#### TEXT PASSAGE

Prior to founding Dibee, Thomas was the CFO and Managing Director at Accor Services India. In 2009, he joined Edenred in Singapore as its Regional Business Development Director, where he helped acquire Barclay Voucher, the leading meals voucher company in Japan.

Thomas moved to Vietnam in 2015 to be Managing Director of Edenred’s Vietnam division. While working there, he crafted Ticket Fleet Pro as an innovative way to streamline the country’s fuel and fleet payment processes.

Founded in Ho Chi Minh City, Vietnam, in 2018, Dibee started out as an all-in-one digital payment solution to manage fuel expenses, reduce costs, and optimise fleet management for trucking companies. This record management solution has since expanded, giving companies the ability to build reputational assets and propel them towards expansion.

In the fifth episode of the Payments Powerhouses podcast, Thomas shares how Dibee’s streamlined logistics management process has benefited the broader Vietnamese economy.

Listen to the podcast below, or read on for the highlights of our conversation with Thomas.

Payments Powerhouses podcast

Thomas, you've had a multifaceted career where you’ve worked across strategy, business development, and finance. And you've lived in China, India, Australia, Singapore and now Vietnam. Could you share more about your interesting background?

Thomas: I was born and raised in France. After graduating from business school, I went to India, where I met the founders of Accor Services and started my career. I took on different roles, such as creating employee benefits, loyalty programmes and solutions to improve productivity and employee motivation. Most of my experience was to start operations or develop acquisitions in new countries.

########
#### DATA EXCERPTS

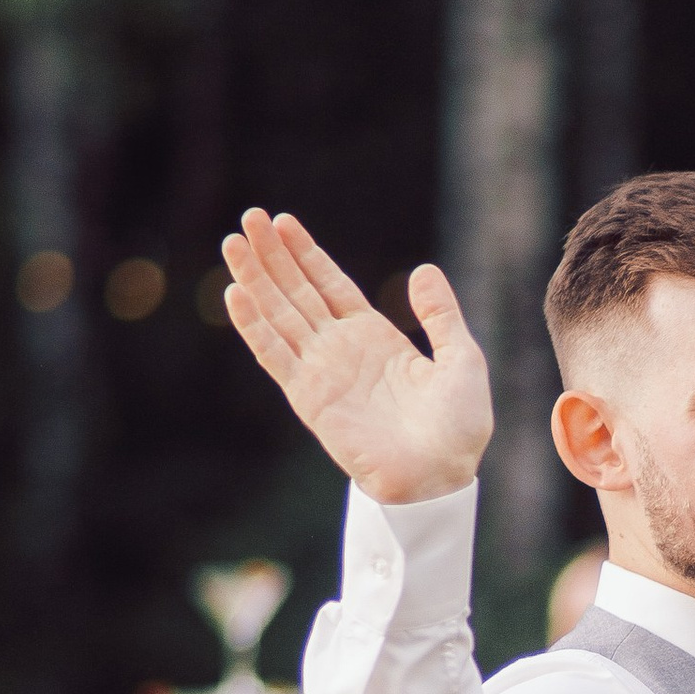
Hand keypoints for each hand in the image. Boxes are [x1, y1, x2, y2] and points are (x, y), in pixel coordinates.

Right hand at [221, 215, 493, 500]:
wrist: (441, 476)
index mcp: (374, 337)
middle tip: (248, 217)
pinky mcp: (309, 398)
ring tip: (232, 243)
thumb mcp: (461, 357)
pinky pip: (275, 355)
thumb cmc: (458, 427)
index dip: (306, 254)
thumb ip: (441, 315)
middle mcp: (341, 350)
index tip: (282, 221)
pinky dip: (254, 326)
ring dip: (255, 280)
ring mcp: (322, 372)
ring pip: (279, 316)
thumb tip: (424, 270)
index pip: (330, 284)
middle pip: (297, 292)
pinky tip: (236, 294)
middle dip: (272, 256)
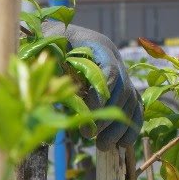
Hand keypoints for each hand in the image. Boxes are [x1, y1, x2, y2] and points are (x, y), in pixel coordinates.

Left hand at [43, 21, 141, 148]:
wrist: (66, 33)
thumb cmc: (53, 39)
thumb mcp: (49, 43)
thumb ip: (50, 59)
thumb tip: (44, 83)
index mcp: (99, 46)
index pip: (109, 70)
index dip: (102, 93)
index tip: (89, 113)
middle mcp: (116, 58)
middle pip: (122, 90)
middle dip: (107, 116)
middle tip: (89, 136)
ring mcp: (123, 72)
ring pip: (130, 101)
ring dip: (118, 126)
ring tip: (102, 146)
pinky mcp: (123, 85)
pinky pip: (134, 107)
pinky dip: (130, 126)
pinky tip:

########
#### DATA EXCERPTS

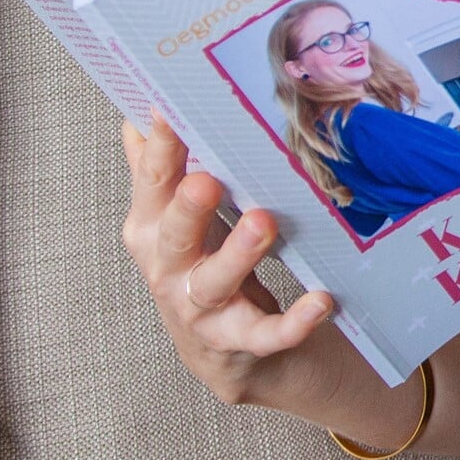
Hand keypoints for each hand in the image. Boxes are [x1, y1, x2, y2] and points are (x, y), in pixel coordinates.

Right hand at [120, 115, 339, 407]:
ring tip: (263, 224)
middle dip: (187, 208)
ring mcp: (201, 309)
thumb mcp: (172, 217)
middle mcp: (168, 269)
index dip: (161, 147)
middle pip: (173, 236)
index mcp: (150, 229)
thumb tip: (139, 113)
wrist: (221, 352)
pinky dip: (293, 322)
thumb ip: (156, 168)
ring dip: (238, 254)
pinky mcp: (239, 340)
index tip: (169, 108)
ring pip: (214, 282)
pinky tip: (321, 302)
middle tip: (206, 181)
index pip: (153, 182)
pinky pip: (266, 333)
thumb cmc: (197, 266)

########

Please continue the interview about Dibee's founder from the point where the text stops.

Could you give us some insight into the fuel and fleet management industry? How does the Dibee solution solve some of its pain points?

One of the key factors of success for Vietnam would be to remain competitive in logistics, where it is ranked high against other countries. In transport logistics, fuel represents 30% to 40% of the cost. If you don't control this, you are not in good shape.

Having done some research, I found that most of those expenses in Vietnam were transacted manually - either with cash or paper vouchers - and incidents of fraud were commonplace. So I thought we could help companies solve these headaches by simplifying the system and making it more transparent.

Given the increase in e-commerce, there must be a high demand in the fleet and logistics industry. How is Dibee positioned to help?

First, we digitise the process. Most of these ecommerce companies either rely on outsourcing or internal logistics, which means there is heavy data flow. You need to have a robust system of digital processes where we can exchange data quickly because people want things to be delivered very fast.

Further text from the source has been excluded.